Directive
The records that follow must be reproduced in full, with every picture excluded.

(Entries taken from a collection)
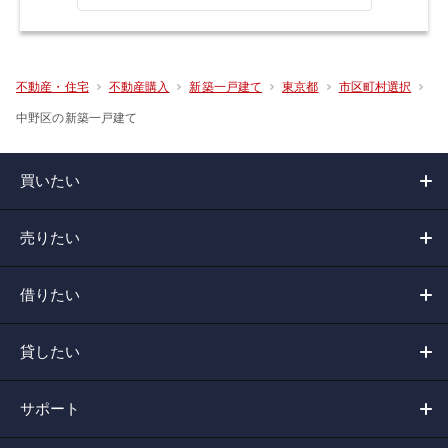
不動産・住宅
不動産購入
新築一戸建て
東京都
市区町村選択
中野区の新築一戸建て
買いたい
売りたい
借りたい
貸したい
サポート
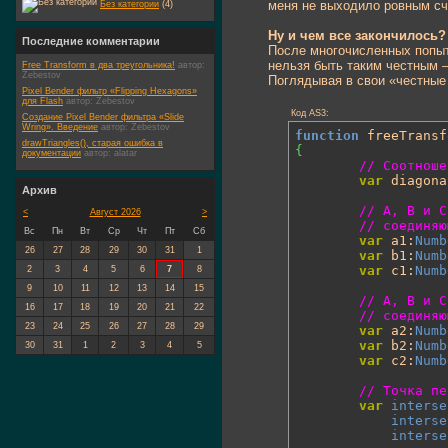
меня не выходило ровным сч
Без категории
(4)
Ну и чем все закончилось?
Последние комментарии
После многочисленных попыто
нельзя быть таким честным 
Free Transform в два треугольника!
автор:
Zebestov
Поглядывая в свои «честные 
Pixel Bender фильтр «Flipping Hexagons»
для Flash
автор:
Zebestov
Код AS3:
Создание Pixel Bender фильтра «Slide
Wring». Введение
автор:
Zebestov
function
 freeTransf
drawTriangles(), старая ошибка в
{
документации
автор:
alatar
// Соотноше
var
 diagona
Архив
// A, B и C
<
Август 2026
>
// соединяю
Вс
Пн
Вт
Ср
Чт
Пт
Сб
var
 a1:
Numb
26
27
28
29
30
31
1
var
 b1:
Numb
var
 c1:
Numb
2
3
4
5
6
7
8
9
10
11
12
13
14
15
// A, B и C
16
17
18
19
20
21
22
// соединяю
23
24
25
26
27
28
29
var
 a2:
Numb
var
 b2:
Numb
30
31
1
2
3
4
5
var
 c2:
Numb
// Точка пе
var
interse
interse
interse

Answer box
不動産・住宅
不動産購入
新築一戸建て
東京都
市区町村選択
中野区の新築一戸建て
買いたい
売りたい
借りたい
貸したい
サポート
меня не выходило ровным сч
Без категории
(4)
Ну и чем все закончилось?
Последние комментарии
После многочисленных попыто
нельзя быть таким честным 
Free Transform в два треугольника!
автор:
Zebestov
Поглядывая в свои «честные 
Pixel Bender фильтр «Flipping Hexagons»
для Flash
автор:
Zebestov
Код AS3:
Создание Pixel Bender фильтра «Slide
Wring». Введение
автор:
Zebestov
function
 freeTransf
drawTriangles(), старая ошибка в
{
документации
автор:
alatar
// Соотноше
var
 diagona
Архив
// A, B и C
<
Август 2026
>
// соединяю
Вс
Пн
Вт
Ср
Чт
Пт
Сб
var
 a1:
Numb
26
27
28
29
30
31
1
var
 b1:
Numb
var
 c1:
Numb
2
3
4
5
6
7
8
9
10
11
12
13
14
15
// A, B и C
16
17
18
19
20
21
22
// соединяю
23
24
25
26
27
28
29
var
 a2:
Numb
var
 b2:
Numb
30
31
1
2
3
4
5
var
 c2:
Numb
// Точка пе
var
interse
interse
interse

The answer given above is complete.